- DATA TO EXAMINE
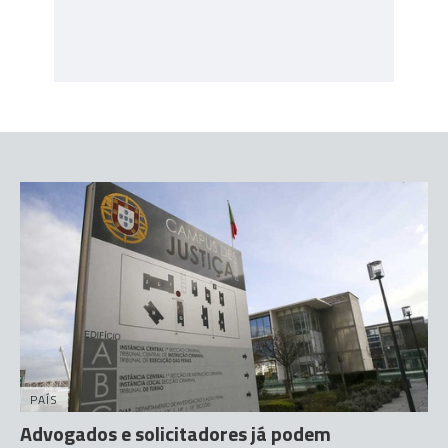
PAÍS
Advogados e solicitadores já podem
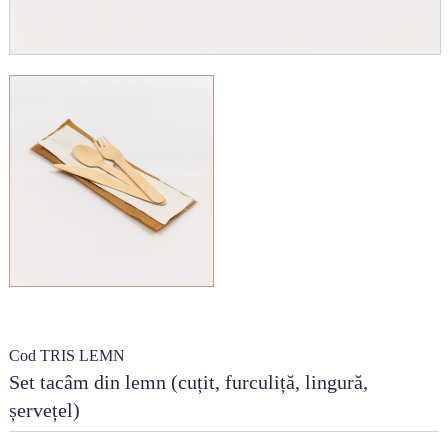
Cod TRIS LEMN
Set tacâm din lemn (cuțit, furculiță, lingură,
șervețel)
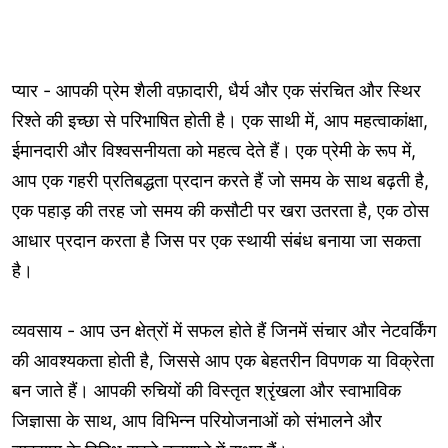
प्यार - आपकी प्रेम शैली वफ़ादारी, धैर्य और एक संरचित और स्थिर
रिश्ते की इच्छा से परिभाषित होती है। एक साथी में, आप महत्वाकांक्षा,
ईमानदारी और विश्वसनीयता को महत्व देते हैं। एक प्रेमी के रूप में,
आप एक गहरी प्रतिबद्धता प्रदान करते हैं जो समय के साथ बढ़ती है,
एक पहाड़ की तरह जो समय की कसौटी पर खरा उतरता है, एक ठोस
आधार प्रदान करता है जिस पर एक स्थायी संबंध बनाया जा सकता
है।
व्यवसाय - आप उन क्षेत्रों में सफल होते हैं जिनमें संचार और नेटवर्किंग
की आवश्यकता होती है, जिससे आप एक बेहतरीन विपणक या विक्रेता
बन जाते हैं। आपकी रुचियों की विस्तृत श्रृंखला और स्वाभाविक
जिज्ञासा के साथ, आप विभिन्न परियोजनाओं को संभालने और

- THE TASK
Print exactly, and only, the lines from the line containing "व्यवसाय - आप" through the final line of the records, both included.

- SOLUTION TO THE PROBLEM
व्यवसाय - आप उन क्षेत्रों में सफल होते हैं जिनमें संचार और नेटवर्किंग
की आवश्यकता होती है, जिससे आप एक बेहतरीन विपणक या विक्रेता
बन जाते हैं। आपकी रुचियों की विस्तृत श्रृंखला और स्वाभाविक
जिज्ञासा के साथ, आप विभिन्न परियोजनाओं को संभालने और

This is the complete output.